## REQUIRED ACTION
Begin with the first line of the entries below and reproduce each line exactly, ending with the line that holds "Figure 4. The".

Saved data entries
• • • • •
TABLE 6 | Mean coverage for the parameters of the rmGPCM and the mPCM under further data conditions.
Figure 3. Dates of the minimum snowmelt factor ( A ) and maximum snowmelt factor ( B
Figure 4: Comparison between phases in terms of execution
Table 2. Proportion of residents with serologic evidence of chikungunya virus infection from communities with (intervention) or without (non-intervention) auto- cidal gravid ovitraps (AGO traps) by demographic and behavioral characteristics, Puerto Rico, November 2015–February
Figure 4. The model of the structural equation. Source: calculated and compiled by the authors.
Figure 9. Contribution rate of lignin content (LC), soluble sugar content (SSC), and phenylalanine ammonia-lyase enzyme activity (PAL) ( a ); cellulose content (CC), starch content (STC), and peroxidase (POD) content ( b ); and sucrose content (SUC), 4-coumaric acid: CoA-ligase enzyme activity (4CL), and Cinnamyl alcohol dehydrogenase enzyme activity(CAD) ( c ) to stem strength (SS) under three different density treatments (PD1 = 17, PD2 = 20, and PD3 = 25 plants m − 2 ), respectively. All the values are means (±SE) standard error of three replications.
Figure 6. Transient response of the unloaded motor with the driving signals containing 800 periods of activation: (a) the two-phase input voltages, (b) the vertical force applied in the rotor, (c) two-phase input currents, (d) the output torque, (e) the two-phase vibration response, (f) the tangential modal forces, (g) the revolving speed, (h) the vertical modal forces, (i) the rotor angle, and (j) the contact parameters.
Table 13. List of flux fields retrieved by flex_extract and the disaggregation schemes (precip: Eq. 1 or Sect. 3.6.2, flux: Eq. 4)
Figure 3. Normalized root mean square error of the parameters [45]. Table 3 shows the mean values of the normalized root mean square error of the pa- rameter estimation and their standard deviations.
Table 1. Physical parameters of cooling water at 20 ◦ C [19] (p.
• • • • •
## SOLVED PROBLEM
TABLE 6 | Mean coverage for the parameters of the rmGPCM and the mPCM under further data conditions.
Figure 3. Dates of the minimum snowmelt factor ( A ) and maximum snowmelt factor ( B
Figure 4: Comparison between phases in terms of execution
Table 2. Proportion of residents with serologic evidence of chikungunya virus infection from communities with (intervention) or without (non-intervention) auto- cidal gravid ovitraps (AGO traps) by demographic and behavioral characteristics, Puerto Rico, November 2015–February
Figure 4. The model of the structural equation. Source: calculated and compiled by the authors.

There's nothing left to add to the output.